The shooter needs to have a good view of the target, but must also be able to focus accurately upon the sights to align with it. This can become more difficult when near vision becomes more difficult but can be compensated for with the right equipment and prescription.
Some target sports are commonly performed monocularly where visual acuity and accuracy are key, whilst others are a more dynamic discipline, and therefore eye speed and visual tracking are as important factors as visual acuity.
Contrast and light sensitivity are also important issues: glare from overhead lights on an indoor range or from the natural sunlight when shooting outside may be debilitating to sensitive people - equally, those with a reduced contrast sensitivity may be adversely affected by misty/foggy conditions, for instance when clay shooting outside.
Shooting glasses in styles similar to aviator sunglasses are always popular, with wire frame and large lenses, giving plenty of protection combined with good field of vision. The eyewear that is designed for shooters, however, goes further than simply providing large lenses.

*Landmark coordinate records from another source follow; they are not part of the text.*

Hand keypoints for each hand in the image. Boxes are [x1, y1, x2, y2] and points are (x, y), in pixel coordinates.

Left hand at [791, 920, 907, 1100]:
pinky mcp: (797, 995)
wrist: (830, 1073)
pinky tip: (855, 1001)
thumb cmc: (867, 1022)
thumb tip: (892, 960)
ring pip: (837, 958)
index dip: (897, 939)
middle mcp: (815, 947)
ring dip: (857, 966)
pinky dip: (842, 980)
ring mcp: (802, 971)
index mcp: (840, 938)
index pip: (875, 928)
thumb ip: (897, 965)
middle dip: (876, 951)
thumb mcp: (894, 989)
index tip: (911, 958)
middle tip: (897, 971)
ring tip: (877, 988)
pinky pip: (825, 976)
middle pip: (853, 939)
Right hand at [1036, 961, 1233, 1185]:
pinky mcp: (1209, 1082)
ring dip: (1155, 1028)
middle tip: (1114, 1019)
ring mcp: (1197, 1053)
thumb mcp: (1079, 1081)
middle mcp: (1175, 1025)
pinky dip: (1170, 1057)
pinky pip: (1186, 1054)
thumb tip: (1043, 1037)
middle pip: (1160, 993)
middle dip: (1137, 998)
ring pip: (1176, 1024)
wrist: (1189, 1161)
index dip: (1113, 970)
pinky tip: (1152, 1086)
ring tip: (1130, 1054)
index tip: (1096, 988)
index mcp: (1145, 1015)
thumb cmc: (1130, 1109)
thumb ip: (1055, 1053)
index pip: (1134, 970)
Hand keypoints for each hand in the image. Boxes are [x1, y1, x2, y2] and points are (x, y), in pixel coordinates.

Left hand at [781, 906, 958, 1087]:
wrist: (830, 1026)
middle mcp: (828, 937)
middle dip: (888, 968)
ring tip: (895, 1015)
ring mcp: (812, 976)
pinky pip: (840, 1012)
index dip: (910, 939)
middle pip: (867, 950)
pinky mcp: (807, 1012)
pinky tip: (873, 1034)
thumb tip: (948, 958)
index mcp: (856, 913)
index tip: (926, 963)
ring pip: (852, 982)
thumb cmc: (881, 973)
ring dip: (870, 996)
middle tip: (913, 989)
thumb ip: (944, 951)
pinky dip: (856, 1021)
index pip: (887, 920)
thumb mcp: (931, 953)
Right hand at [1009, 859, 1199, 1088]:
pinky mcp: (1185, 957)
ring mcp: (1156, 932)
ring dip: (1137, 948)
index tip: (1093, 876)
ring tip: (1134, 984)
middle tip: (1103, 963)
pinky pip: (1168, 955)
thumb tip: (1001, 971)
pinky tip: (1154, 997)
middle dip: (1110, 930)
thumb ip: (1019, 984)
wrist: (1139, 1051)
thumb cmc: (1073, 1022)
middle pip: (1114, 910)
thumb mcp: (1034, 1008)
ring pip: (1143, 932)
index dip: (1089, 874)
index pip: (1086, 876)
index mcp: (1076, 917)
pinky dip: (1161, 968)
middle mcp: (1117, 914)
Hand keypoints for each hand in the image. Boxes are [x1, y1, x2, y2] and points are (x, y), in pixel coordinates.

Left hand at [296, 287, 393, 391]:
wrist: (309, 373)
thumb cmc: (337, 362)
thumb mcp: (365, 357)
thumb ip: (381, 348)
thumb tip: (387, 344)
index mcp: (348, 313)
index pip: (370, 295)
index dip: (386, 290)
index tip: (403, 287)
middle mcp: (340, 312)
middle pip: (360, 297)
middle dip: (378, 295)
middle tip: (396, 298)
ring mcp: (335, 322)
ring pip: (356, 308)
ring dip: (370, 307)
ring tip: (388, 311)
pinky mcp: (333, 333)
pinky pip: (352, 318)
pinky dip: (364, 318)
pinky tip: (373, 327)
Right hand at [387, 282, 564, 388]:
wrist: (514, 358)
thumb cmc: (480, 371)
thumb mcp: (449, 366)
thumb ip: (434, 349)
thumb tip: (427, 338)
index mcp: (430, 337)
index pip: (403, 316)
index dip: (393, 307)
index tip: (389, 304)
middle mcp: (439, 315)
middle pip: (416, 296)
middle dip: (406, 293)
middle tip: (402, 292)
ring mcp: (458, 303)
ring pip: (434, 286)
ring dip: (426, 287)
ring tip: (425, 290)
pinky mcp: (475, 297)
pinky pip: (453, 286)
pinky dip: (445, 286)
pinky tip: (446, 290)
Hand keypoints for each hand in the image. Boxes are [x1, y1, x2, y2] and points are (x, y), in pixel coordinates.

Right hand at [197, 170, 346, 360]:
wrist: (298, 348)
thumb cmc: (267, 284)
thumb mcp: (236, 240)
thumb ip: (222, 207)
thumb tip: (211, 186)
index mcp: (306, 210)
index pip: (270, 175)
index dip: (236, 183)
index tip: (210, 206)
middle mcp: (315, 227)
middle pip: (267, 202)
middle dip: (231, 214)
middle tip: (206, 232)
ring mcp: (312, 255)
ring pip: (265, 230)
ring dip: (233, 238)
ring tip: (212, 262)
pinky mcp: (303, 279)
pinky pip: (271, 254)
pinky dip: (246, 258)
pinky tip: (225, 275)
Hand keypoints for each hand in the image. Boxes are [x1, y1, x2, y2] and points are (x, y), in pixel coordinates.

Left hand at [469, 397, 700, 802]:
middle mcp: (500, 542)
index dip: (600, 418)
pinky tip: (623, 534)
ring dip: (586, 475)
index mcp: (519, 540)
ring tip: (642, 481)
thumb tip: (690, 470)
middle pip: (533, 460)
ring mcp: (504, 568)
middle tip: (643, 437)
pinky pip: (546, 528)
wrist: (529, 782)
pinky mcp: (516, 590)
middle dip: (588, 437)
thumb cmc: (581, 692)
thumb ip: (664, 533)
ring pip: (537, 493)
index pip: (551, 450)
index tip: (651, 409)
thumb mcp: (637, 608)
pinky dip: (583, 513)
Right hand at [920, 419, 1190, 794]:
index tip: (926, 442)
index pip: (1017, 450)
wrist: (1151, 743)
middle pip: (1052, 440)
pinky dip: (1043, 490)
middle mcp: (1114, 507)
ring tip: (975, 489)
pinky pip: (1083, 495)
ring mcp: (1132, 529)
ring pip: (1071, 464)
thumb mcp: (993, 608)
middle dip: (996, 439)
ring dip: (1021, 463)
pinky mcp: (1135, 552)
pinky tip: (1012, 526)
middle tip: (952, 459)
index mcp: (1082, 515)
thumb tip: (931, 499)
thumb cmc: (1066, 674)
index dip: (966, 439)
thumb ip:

The temples of shooting glasses often feature sprung hinges that allow a frame to flex without breaking when recoil occurs, and temples frequently feature a curl side to help keep the frame in place.
Nose pads are adjustable so that the frame rests in the optimum position, and softer silicone materials are often preferred for additional comfort. Some shooting glasses feature bridges that adjust to one of several locking positions, so that the frame is positioned just right for any shot.